Strong emotions are like a storm, and to stand in the middle of a storm is very dangerous. Yet that is what most of us do when we stay in our minds, letting our feelings overwhelm us. Instead, we have to get rooted by bringing our attention downward. We focus on our abdomen and practice mindful breathing, just giving all of our attention to its rise and fall. We can do this either sitting or lying down.

When you look at a tree in a storm, you see that the top of the tree is very unstable and vulnerable. The wind can break the smaller branches at any time. But when you look down to the trunk of the tree, you have a different impression.

You see that the tree is very solid and still, and you know that it will be able to withstand the storm. We are also like a tree. Our head is like the top of the tree during a tempest of a strong emotion, so we have to bring our attention down to the level of our navel. We begin to practice mindful breathing. We concentrate just on our breathing and on the rise and fall of our abdomen. It is a very important practice because it helps us to see that, although an emotion may be very strong, it will stay only for a while and then go; it cannot last forever. If you train yourself to practice like this during difficult times, you will survive these storms.

You have to be aware that your emotion is just an emotion. It comes, stays for some time, and then goes away. Why should someone die because of an emotion? You are more than your emotions. It is important to remember this. During a crisis, when you breathe in and out, maintain the awareness that your emotion will go away if you continue to practice. After you have succeeded a few times, you will have confidence in yourself and in the practice. Let us not get caught by our thoughts and feelings. Let us bring our attention down to our belly and breathe in and out. This storm will go away, so don’t be afraid.

Recognizing and Embracing Mental Formations We embrace our bodies with mindfulness in order to calm them. We can do the same with mental formations: “Breathing in, I am aware of my mental formations. Breathing out, I am aware of my mental formations.” In Buddhist psychology there are fifty-one mental formations. There are negative mental formations, like anger, craving, and jealousy, and there are positive mental formations, like mindfulness and equanimity.

When we experience a positive mental formation like joy or compassion, we should breathe in and out in order to be aware of the joy and compassion in us. When we embrace our joy and our compassion with mindful breathing like this, they will be multiplied ten or twenty times. Mindful breathing helps us sustain them for a longer time and experience them more deeply. Therefore it is very important to embrace our positive mental formations, like joy, happiness, and compassion, when they arise, because they are a kind of food that helps us to grow. We speak of “the joy of meditation as daily food,” because the feeling of joy arising from meditation, from mindfulness, nourishes and sustains us.

Similarly, when the mental formation that arises is negative, like anger or jealousy, we should go back to ourselves, and embrace it tenderly, calming it with our mindful breathing, like a mother would soothe her feverish child. So, “Breathing in, I calm my mental formations.
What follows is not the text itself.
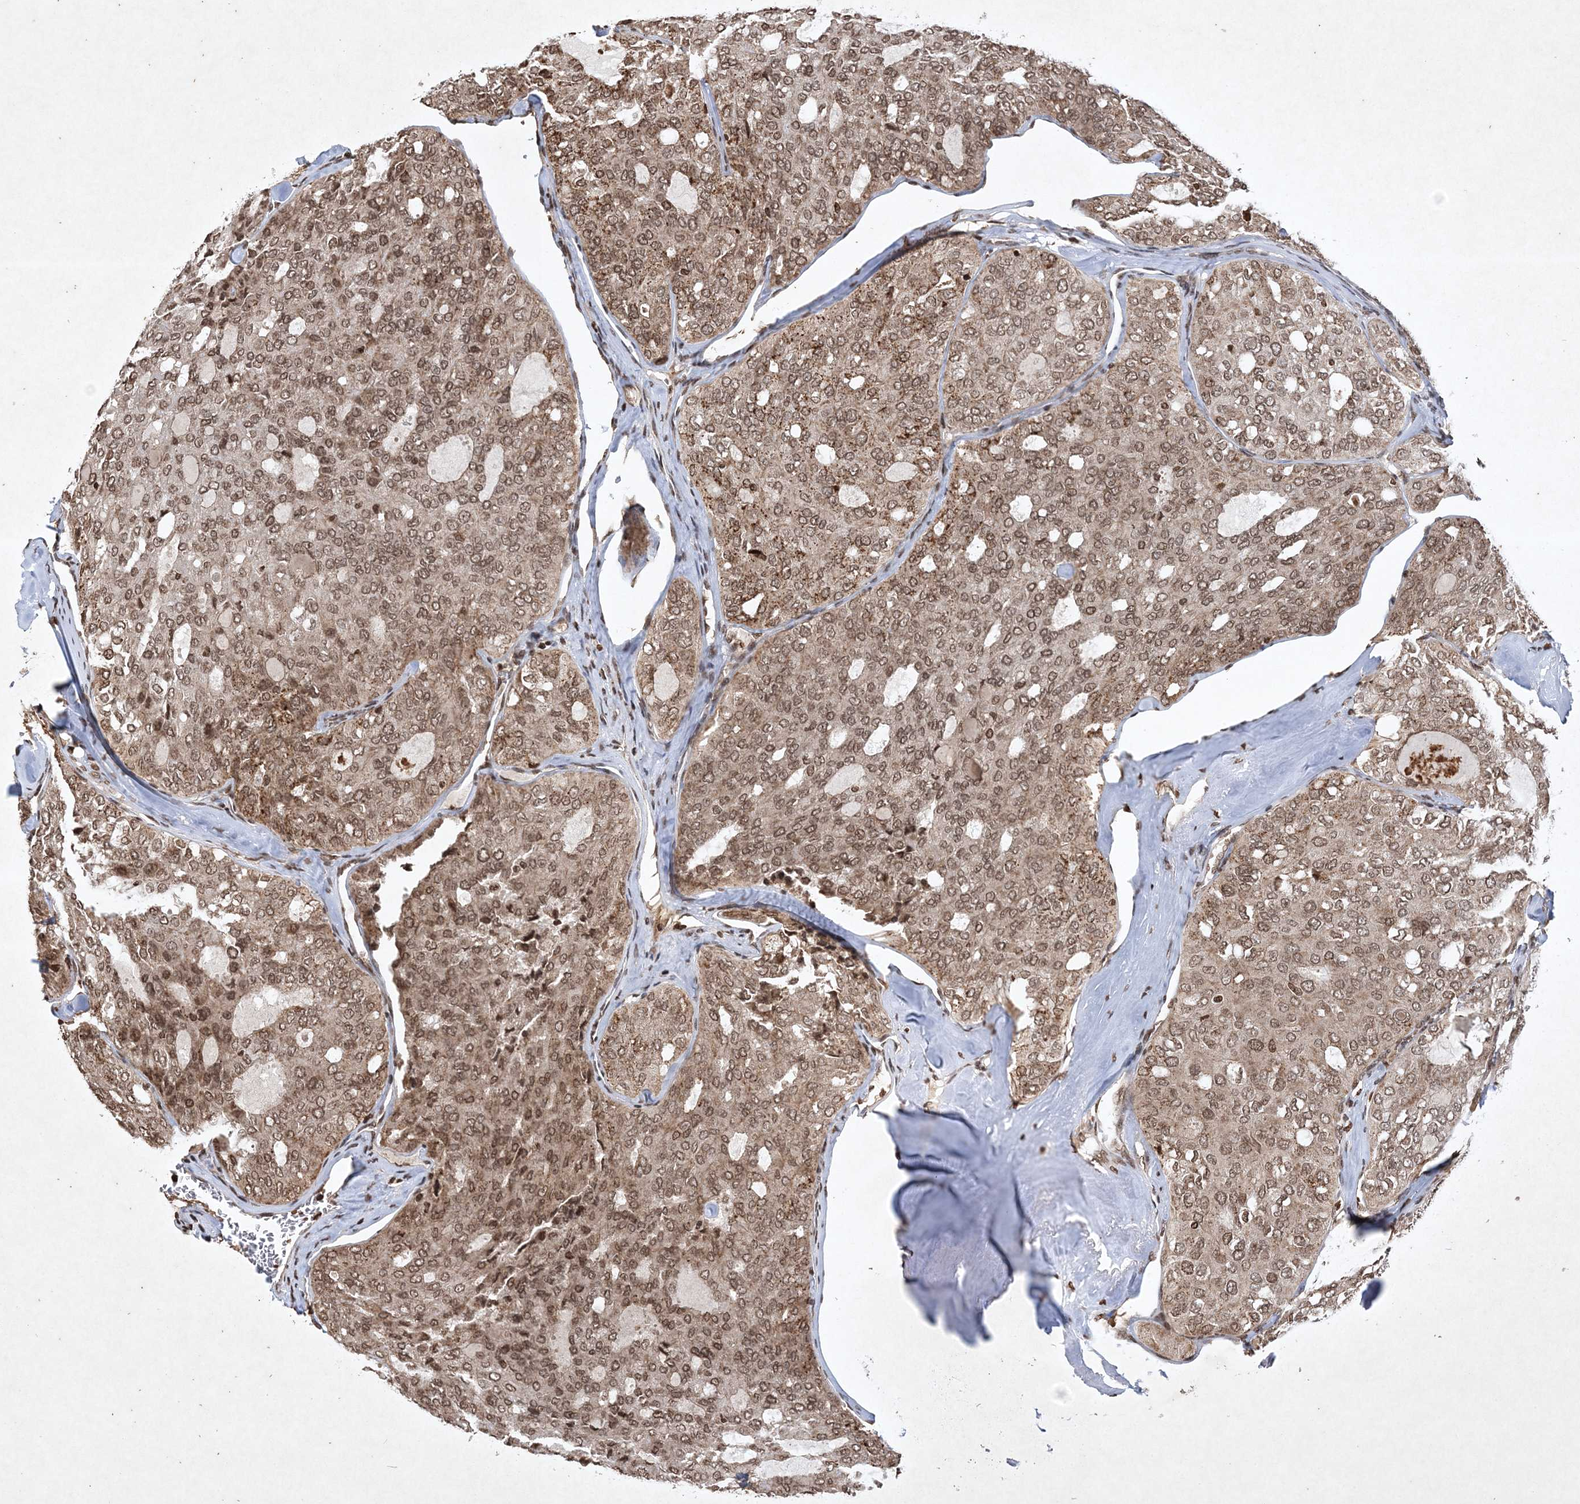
{"staining": {"intensity": "moderate", "quantity": ">75%", "location": "cytoplasmic/membranous,nuclear"}, "tissue": "thyroid cancer", "cell_type": "Tumor cells", "image_type": "cancer", "snomed": [{"axis": "morphology", "description": "Follicular adenoma carcinoma, NOS"}, {"axis": "topography", "description": "Thyroid gland"}], "caption": "IHC micrograph of neoplastic tissue: human thyroid cancer (follicular adenoma carcinoma) stained using immunohistochemistry (IHC) displays medium levels of moderate protein expression localized specifically in the cytoplasmic/membranous and nuclear of tumor cells, appearing as a cytoplasmic/membranous and nuclear brown color.", "gene": "NEDD9", "patient": {"sex": "male", "age": 75}}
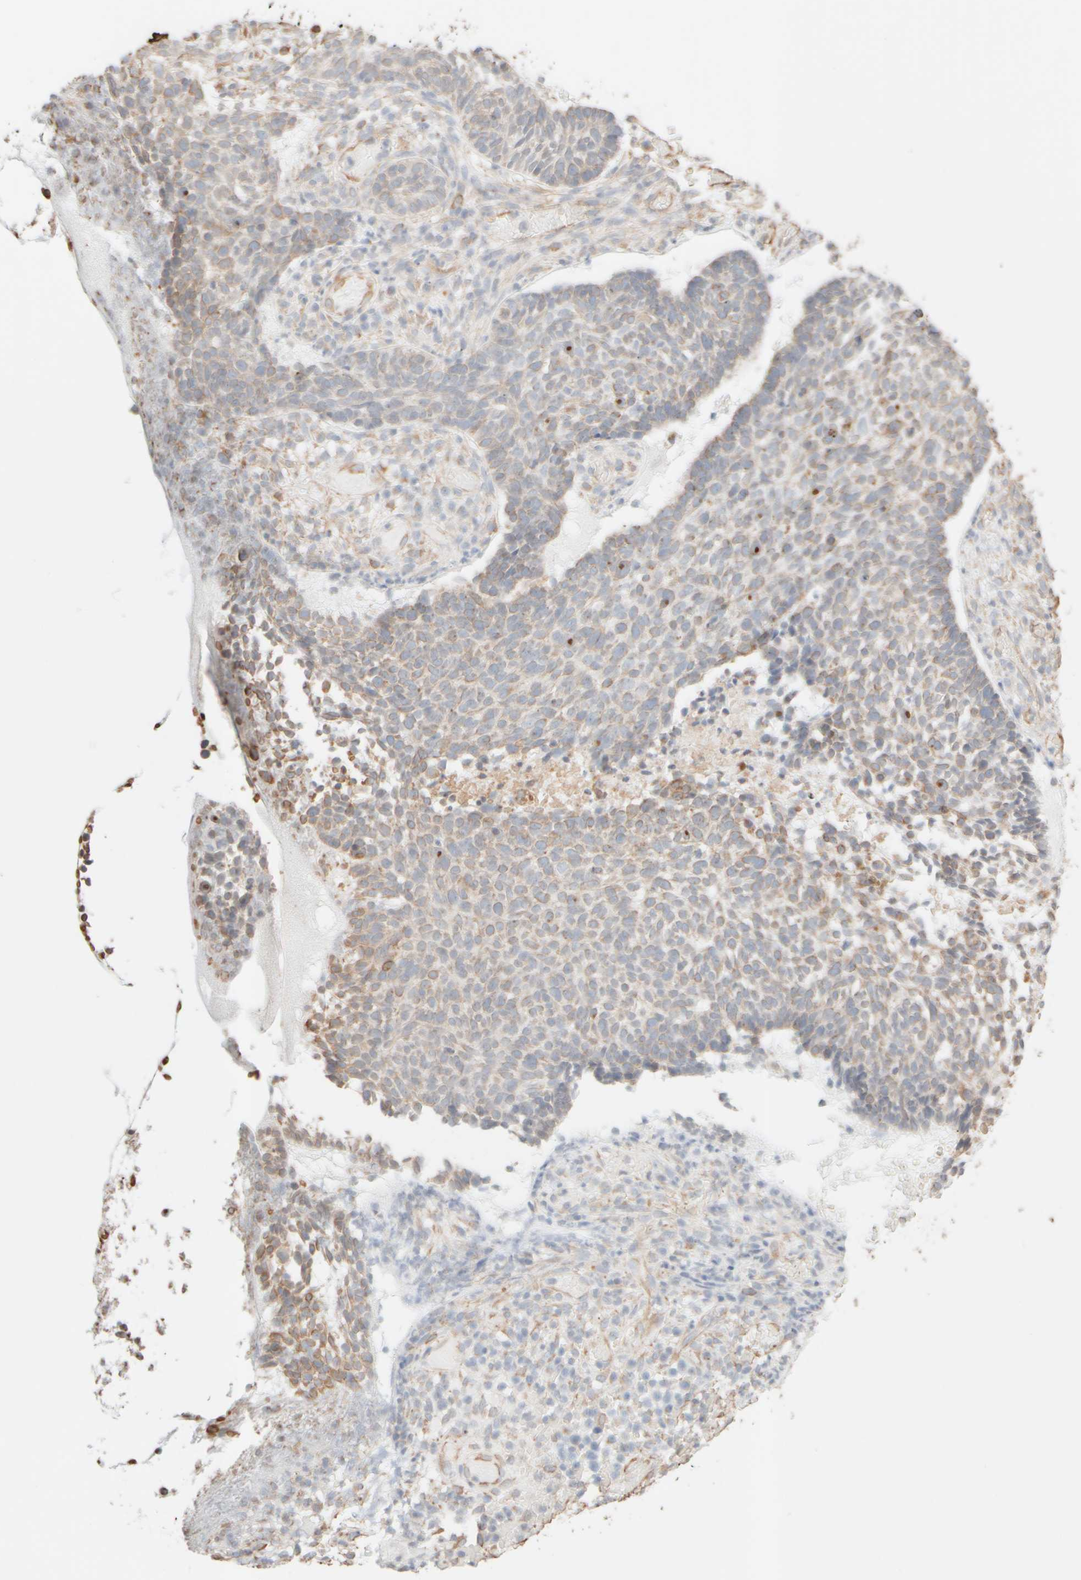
{"staining": {"intensity": "weak", "quantity": "25%-75%", "location": "cytoplasmic/membranous"}, "tissue": "skin cancer", "cell_type": "Tumor cells", "image_type": "cancer", "snomed": [{"axis": "morphology", "description": "Basal cell carcinoma"}, {"axis": "topography", "description": "Skin"}], "caption": "IHC (DAB (3,3'-diaminobenzidine)) staining of human skin basal cell carcinoma shows weak cytoplasmic/membranous protein staining in about 25%-75% of tumor cells.", "gene": "KRT15", "patient": {"sex": "male", "age": 85}}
Breathing out, I calm my mental formations.”

Seeds of Anger, Seeds of Compassion We often talk about consciousness as soil. The seeds of all mental formations are buried in our store consciousness.

These mental formations are born, arise in our mind consciousness, remain for some time, and then return to the store consciousness in the form of a seed.

Our compassion also rests in our store consciousness in the form of a seed. Every time we touch or water a seed, it will spring up and manifest itself in our mind consciousness, the upper level of consciousness. If a positive seed, like the seed of joy or compassion, is watered and manifests, it will make us feel happy. But if a negative seed, like the seed of jealousy, is watered and manifests, it will make us feel unhappy.

As long as our joy or anger is buried in the soil and no one touches it, we call it a seed. But when it manifests in mind consciousness, we call it a mental formation. We have to recognize anger in both its forms: as a seed in our store consciousness and as a mental formation, an active zone of energy that comes up in our mind consciousness. We have to realize that even when anger does not manifest, it is still there.

Everyone has a seed of anger in the depth of his or her consciousness. When that seed does not manifest, you don’t feel angry at all. You don’t feel angry with anyone. You feel fine, you feel fresh, you look lovely. You smile, laugh, and talk. But this does not mean that anger is not in you. Anger may not be manifesting in your mind consciousness, but it is always there in your store consciousness. If someone does something or says something that touches the seed of anger in you, it will manifest very quickly in the living room.

A good practitioner is not someone who no longer has any anger or suffering. This is not possible. A good practitioner is someone who knows how to take good care of her anger and suffering as soon as they arise. Someone who does not practice does not know how to handle the energy of anger when it manifests, and he or she can easily be overwhelmed by anger.

But if you practice mindful living, you do not allow anger to overwhelm you like that. You invite the seed of mindfulness up to take care of your anger. Mindful breathing and walking will help you to do this.

Habit Energy and Mindful Breathing We all have habit energy in us. We are intelligent enough to know that if we do something or say something based on our habit energy, we will damage our relationships. And yet, even with this intelligence, we still do things out of anger, we still say things out of anger. Therefore, many of us have caused a lot of suffering in our relationships with other people. After the damage has been done, you are full of regret and you vow that you will never do such a thing again. You are very sincere; you have a great deal of good will. But the next time the situation presents itself, you do exactly the same thing, you say exactly the same thing, and you cause the same damage again and again.

Your intelligence, your knowledge, does not help you change your habit energy. Only the practice of recognizing, embracing, and transforming can help. That is why the Buddha advised us to practice mindful breathing to recognize and take care of our habit energy as soon as it manifests. If you are capable of embracing your habit energy with the energy of mindfulness, then you are safe, you are not going to make the same mistake again.

There was a young American friend who came to Plum Village and enjoyed the practice very much during his three weeks with us. He was very stable, compassionate, and understanding during his stay. One day, he was asked by the monks to go shopping for the community in preparation for Thanksgiving. While doing the shopping, he suddenly realized that he was rushing and wanted everything to be done very quickly so that he could go back to Plum Village.

This was the first time during the whole three weeks that he felt this kind of feeling: of rushing, of wanting everything to be done quickly. In Plum Village, he was surrounded by brothers practicing with solidity. He profited from their energy, and so the habit energy of rushing, of becoming stressed, never had a chance to manifest. Shopping in town, he was alone. He did not have the same kind of energy supporting him, so the seed of his habit energy arose right away.

Very quickly, he was able to recognize this habit energy and realize that it had been transmitted to him by his mother.

His mother was always rushing, wanting everything to be done quickly, quickly, quickly. With this insight, he returned to the practice of mindful breathing and said, “Hello Mom, I know you are there.” After he had done this, the energy of rushing just vanished. He recognized his habit energy, embraced it mindfully, and was able to transform it. He regained the peace and solidity that he experienced before he left the community. He knew he was only able to do this because of his practice at Plum Village.

All of us are capable of doing this. Whenever our habit energy comes up, all we need to do is recognize it and call it by its name. We breathe mindfully and say, “Hello, my jealousy; hello, my fear; hello, my irritation and anger. I know you are there, and I am here for you. I will take good care of you and embrace you with mindfulness.” Breathing in, we greet our habit energy, and breathing out we smile towards it.

When we do this, our habit energy can no longer dominate us. We are safe. We have liberated ourselves.